County Mayor David Jackson said the county took over the road sometime in the 1980s, but most of the surrounding owners want that designation removed.

The road is only one-tenth of a mile long, Road Superintendent Neal Webb said, and no one knows why it is on the list at all.

"The highway department has no deed," he said. "We have no paperwork that I've been able to find."

Six people who co-own property surrounding the dead-end road didn't know it was a county road either.

"All six of us want it back private like it's supposed to be," one of the owners told the board. "It's been private for over 100 years, and how it wound up on the county [list], I don't know. We do know we want it back."

County Attorney Billy Gouger said that "out of an abundance of caution," the board should follow the procedures for abandoning Parker Trail Road precisely.

A third party who has property touching the road will have to be notified, Gouger said, and will have the opportunity to come before the board and fight the action.

"[The board] can still do with it as you choose," Gouger said. "It's your road. You can abandon it if you want to over somebody's objections, but they are entitled to notice because it does affect their property."

Elsewhere in the county, Linda Rozar has been on a quest for more than a year to get the county to repair privately owned parts of Hargiss Cove Road and a bridge leading to an old cemetery there.

Rozar told board members that former county mayor and road superintendent John Graham told her the county built the bridge long ago.
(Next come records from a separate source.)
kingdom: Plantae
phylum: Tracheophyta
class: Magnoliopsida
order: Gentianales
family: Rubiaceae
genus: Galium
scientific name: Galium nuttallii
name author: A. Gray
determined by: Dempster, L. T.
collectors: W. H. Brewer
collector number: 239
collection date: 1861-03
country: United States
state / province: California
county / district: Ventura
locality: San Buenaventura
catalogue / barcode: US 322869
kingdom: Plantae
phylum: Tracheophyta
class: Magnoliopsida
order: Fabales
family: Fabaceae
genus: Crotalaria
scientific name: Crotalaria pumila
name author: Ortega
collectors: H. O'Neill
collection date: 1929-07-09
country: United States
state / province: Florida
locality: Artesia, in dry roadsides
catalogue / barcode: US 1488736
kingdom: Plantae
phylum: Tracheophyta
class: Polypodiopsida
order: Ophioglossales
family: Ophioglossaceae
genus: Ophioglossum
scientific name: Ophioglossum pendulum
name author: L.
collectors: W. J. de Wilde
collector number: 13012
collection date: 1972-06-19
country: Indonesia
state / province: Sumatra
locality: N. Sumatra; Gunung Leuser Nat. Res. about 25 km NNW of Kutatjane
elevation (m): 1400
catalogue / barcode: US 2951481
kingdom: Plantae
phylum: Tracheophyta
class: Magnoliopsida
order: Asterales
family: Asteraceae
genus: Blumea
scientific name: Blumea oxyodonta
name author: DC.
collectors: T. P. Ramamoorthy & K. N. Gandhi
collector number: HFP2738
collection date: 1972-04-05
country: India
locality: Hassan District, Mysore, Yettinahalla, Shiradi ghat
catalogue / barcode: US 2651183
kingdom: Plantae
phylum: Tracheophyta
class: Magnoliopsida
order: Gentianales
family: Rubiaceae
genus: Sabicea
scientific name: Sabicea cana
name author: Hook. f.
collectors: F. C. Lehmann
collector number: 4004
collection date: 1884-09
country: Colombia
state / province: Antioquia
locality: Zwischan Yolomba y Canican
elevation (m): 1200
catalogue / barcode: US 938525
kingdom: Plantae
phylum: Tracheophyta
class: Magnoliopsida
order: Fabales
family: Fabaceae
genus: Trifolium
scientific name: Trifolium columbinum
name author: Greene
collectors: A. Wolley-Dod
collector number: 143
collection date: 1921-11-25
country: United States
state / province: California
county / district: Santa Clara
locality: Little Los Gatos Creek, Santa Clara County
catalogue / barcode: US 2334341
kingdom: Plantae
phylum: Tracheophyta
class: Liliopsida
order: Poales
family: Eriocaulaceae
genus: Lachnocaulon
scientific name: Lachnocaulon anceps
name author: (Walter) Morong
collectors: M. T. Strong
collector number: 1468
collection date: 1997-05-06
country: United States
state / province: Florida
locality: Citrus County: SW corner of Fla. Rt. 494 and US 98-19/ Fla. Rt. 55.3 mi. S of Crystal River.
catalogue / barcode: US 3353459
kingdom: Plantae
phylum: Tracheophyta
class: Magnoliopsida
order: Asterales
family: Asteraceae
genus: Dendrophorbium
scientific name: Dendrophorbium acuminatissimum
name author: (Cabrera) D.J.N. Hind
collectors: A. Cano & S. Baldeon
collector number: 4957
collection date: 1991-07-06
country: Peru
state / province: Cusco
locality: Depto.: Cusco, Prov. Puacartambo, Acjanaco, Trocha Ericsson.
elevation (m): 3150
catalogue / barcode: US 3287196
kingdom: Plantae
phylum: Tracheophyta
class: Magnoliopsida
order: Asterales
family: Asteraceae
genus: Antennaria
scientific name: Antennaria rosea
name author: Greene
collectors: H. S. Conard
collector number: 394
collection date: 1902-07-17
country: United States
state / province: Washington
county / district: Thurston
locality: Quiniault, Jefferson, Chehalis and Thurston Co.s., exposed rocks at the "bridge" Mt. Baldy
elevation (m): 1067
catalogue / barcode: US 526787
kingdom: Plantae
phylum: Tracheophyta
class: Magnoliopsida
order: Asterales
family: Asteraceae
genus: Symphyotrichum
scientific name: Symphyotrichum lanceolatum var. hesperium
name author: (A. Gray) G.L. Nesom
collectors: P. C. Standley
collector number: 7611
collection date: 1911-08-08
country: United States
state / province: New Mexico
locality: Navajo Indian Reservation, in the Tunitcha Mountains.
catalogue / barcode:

When a firetruck damaged the bridge many years ago, she said, the county repaired it.

"We're just sitting here waiting for you all to do the right thing," Rozar told the board.

Webb said in the 1960s and 1970s, counties could repair private roads, especially those leading to cemeteries, but "the state has changed all of these laws."

He said state officials told him "not to touch it." The only legal way is for the county to take over the road and bridge. Every property owner along that road would have to agree to that.

Webb said he will visit the area soon with the paperwork necessary to start the process of adopting the road and bridge.

There is no guarantee, however, the County Commission would vote to accept it to the county road list.